**Try it**
Exact reproduction required: the lines below from the line with "Modem for dial-up" to the line with "Leather Lacing Round", both ends included, and no others.

**Supplied material**
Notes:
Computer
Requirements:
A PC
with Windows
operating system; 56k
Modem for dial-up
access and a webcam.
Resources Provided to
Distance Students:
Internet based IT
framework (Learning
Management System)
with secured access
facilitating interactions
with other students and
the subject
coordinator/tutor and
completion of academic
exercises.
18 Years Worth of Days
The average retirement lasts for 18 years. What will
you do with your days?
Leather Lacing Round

...

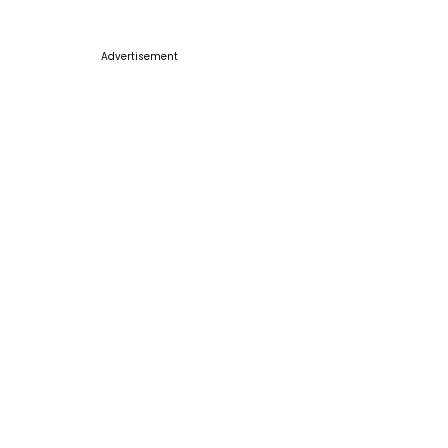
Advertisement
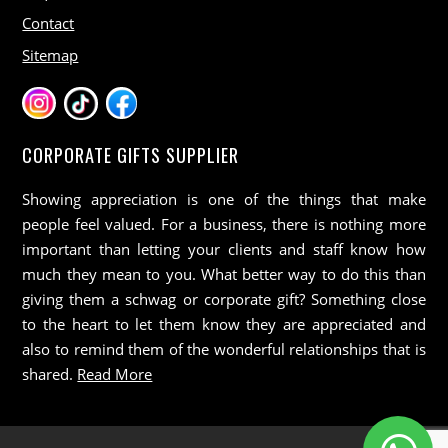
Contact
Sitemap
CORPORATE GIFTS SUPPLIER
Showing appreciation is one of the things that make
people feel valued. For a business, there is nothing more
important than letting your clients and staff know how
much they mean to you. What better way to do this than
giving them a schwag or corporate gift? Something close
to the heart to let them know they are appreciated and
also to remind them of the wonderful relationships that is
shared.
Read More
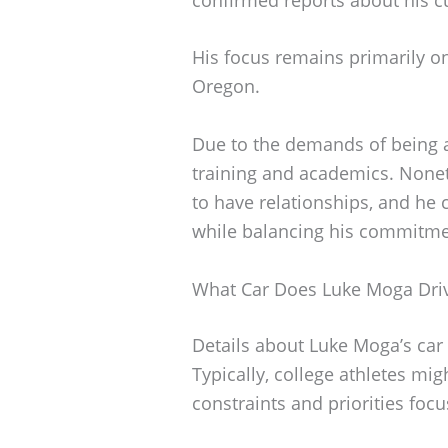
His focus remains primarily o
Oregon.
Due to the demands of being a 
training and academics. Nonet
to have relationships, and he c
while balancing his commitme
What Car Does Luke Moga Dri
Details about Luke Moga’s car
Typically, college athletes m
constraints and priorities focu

---

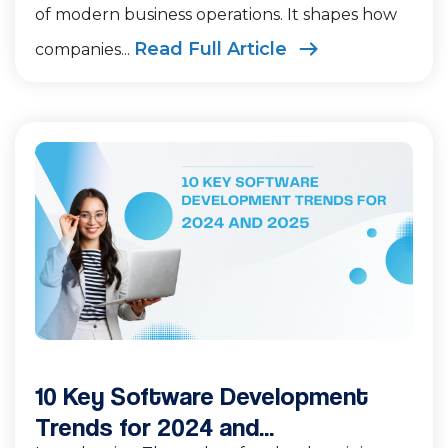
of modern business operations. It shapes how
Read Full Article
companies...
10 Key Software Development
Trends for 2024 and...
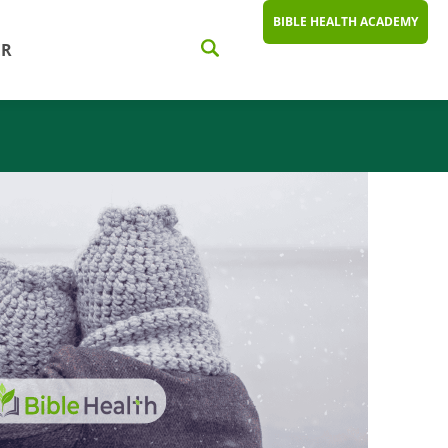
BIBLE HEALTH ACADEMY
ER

**Problem solution**
Modem for dial-up
access and a webcam.
Resources Provided to
Distance Students:
Internet based IT
framework (Learning
Management System)
with secured access
facilitating interactions
with other students and
the subject
coordinator/tutor and
completion of academic
exercises.
18 Years Worth of Days
The average retirement lasts for 18 years. What will
you do with your days?
Leather Lacing Round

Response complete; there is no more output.